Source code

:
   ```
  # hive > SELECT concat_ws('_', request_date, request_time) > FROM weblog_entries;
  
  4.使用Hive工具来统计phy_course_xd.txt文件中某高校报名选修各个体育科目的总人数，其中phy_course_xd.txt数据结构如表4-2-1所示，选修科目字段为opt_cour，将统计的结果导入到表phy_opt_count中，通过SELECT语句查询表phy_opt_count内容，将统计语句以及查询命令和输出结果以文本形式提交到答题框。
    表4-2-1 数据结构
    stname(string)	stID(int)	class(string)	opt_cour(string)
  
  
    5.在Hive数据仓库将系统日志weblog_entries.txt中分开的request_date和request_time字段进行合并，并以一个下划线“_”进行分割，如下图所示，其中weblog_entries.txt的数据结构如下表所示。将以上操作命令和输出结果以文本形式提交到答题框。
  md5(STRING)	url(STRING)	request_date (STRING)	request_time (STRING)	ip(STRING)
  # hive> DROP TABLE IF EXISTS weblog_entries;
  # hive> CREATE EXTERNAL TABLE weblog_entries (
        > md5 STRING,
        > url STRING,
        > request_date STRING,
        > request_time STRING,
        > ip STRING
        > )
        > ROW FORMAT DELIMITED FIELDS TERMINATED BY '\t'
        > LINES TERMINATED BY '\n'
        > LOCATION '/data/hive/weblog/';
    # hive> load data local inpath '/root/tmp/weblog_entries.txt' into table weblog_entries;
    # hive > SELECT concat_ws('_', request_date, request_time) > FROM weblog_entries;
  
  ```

•••

__Required action__.
What you return must match the data line for line.

__Answer to this task__.
Source code

:
   ```
  # hive > SELECT concat_ws('_', request_date, request_time) > FROM weblog_entries;
  
  4.使用Hive工具来统计phy_course_xd.txt文件中某高校报名选修各个体育科目的总人数，其中phy_course_xd.txt数据结构如表4-2-1所示，选修科目字段为opt_cour，将统计的结果导入到表phy_opt_count中，通过SELECT语句查询表phy_opt_count内容，将统计语句以及查询命令和输出结果以文本形式提交到答题框。
    表4-2-1 数据结构
    stname(string)	stID(int)	class(string)	opt_cour(string)
  
  
    5.在Hive数据仓库将系统日志weblog_entries.txt中分开的request_date和request_time字段进行合并，并以一个下划线“_”进行分割，如下图所示，其中weblog_entries.txt的数据结构如下表所示。将以上操作命令和输出结果以文本形式提交到答题框。
  md5(STRING)	url(STRING)	request_date (STRING)	request_time (STRING)	ip(STRING)
  # hive> DROP TABLE IF EXISTS weblog_entries;
  # hive> CREATE EXTERNAL TABLE weblog_entries (
        > md5 STRING,
        > url STRING,
        > request_date STRING,
        > request_time STRING,
        > ip STRING
        > )
        > ROW FORMAT DELIMITED FIELDS TERMINATED BY '\t'
        > LINES TERMINATED BY '\n'
        > LOCATION '/data/hive/weblog/';
    # hive> load data local inpath '/root/tmp/weblog_entries.txt' into table weblog_entries;
    # hive > SELECT concat_ws('_', request_date, request_time) > FROM weblog_entries;
  
  ```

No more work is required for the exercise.